In the first graduating class, in 2007, only one person did not pass the national licensing exam on the first try (that student passed on the second attempt). The next year, the rate was 100 percent.

“I must say I was nervous when our first graduates took the exam,” Supernaw says. “But in 2008 it was 100 percent passing it the first time, and that was unheard of. I felt for the first two classes only one student not passing it in the first sitting was vindication.”

As of 2018, the School of Pharmacy had surpassed the national average in first-time pass rate 10 out of 11 years.

So, the school has been beneficial to the community, sending out qualified pill-dispensers to an area starving for them. But how has it benefited the University? Well, financially, for one thing. Between 2004 and 2018, Wingate’s annual net revenue tripled. Money has been plowed back into graduate programs, and since the pharmacy school launched, Wingate has started programs in physician assistant studies, physical therapy, occupational therapy, and nursing.

Wingate now has more than 1,100 graduate students, nearly matching the number of undergrads back when Supernaw was just starting out at Wingate. The number of students majoring in the sciences (biology, chemistry, pre-health sciences, pre-sport sciences and psychology) rose 321% between 2003 and 2008, from 305 to 1,285. The average academic profile of a Wingate student has risen as a result of improving the University’s prestige and of bringing in more students majoring in the sciences.

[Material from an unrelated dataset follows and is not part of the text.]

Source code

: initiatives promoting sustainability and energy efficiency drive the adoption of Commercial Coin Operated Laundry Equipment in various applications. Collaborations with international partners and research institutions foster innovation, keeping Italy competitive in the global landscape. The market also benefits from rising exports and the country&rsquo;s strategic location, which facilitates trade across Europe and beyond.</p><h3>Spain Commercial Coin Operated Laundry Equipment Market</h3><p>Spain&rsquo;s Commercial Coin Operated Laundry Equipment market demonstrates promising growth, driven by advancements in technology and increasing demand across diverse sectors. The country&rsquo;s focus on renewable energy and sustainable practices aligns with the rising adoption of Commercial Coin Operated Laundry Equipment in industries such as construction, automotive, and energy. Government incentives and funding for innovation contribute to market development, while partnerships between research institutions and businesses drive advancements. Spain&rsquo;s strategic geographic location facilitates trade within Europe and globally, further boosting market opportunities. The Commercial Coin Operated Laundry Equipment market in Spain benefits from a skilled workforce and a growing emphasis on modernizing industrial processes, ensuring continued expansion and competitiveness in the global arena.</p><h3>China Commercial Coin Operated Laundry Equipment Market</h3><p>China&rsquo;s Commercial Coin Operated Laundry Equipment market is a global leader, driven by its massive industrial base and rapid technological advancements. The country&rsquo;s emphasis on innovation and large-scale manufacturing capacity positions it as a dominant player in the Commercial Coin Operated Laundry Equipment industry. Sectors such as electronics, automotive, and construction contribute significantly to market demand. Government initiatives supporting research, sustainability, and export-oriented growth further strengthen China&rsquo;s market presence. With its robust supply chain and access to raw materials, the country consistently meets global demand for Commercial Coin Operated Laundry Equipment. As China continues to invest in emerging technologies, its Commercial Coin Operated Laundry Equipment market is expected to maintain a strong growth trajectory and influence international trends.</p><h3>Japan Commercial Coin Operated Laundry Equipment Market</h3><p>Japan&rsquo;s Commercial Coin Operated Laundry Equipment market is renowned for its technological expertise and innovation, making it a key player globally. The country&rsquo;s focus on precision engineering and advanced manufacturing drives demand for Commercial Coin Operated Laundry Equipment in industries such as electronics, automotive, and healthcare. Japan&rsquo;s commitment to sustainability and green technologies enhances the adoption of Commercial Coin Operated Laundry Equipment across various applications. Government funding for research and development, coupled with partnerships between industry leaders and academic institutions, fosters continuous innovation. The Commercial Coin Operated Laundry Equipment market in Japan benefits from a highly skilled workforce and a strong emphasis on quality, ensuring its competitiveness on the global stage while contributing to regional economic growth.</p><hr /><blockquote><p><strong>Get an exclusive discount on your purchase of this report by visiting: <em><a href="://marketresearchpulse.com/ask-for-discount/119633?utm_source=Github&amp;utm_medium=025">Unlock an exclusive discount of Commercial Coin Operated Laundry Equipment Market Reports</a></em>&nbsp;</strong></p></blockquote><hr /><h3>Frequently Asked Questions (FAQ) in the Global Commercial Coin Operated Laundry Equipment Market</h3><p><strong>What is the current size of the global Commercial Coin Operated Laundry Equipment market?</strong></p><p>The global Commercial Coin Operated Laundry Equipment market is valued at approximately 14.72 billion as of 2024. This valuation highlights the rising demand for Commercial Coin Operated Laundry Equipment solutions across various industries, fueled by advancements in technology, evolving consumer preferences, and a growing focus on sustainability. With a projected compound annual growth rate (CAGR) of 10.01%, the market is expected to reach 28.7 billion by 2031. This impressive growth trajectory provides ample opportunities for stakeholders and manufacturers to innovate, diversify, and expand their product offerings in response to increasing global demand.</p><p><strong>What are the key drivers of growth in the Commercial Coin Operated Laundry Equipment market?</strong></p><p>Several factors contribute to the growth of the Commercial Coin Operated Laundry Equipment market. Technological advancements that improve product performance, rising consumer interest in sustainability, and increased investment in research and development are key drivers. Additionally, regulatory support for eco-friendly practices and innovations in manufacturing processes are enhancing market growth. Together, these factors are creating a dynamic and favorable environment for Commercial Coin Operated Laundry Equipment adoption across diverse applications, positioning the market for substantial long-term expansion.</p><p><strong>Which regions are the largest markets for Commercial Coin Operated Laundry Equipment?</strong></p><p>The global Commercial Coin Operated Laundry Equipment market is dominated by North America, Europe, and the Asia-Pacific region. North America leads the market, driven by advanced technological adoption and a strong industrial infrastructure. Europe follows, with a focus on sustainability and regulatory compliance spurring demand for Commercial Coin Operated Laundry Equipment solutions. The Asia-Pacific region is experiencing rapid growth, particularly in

About a third of students in the pharmacy school in any given year are Wingate undergraduates.

So, legacy secure, what’s next for Supernaw? He says he feels he still has “something left in the tank,” but for now, he’s going to retire to his cane chairs, his courtrooms and his books. He’s read about 70 of the Modern Library’s “100 Best Novels,” and one thing he’s taken from literature over the years helped mold his career and change Wingate University.

“In literature it seems like anybody who’s ever accomplished something has broken the rules, or stretched the rules, or went right up to but didn’t cross the line,” he says. “I can’t think of any character in literature who made an impact just by doing what he was told.”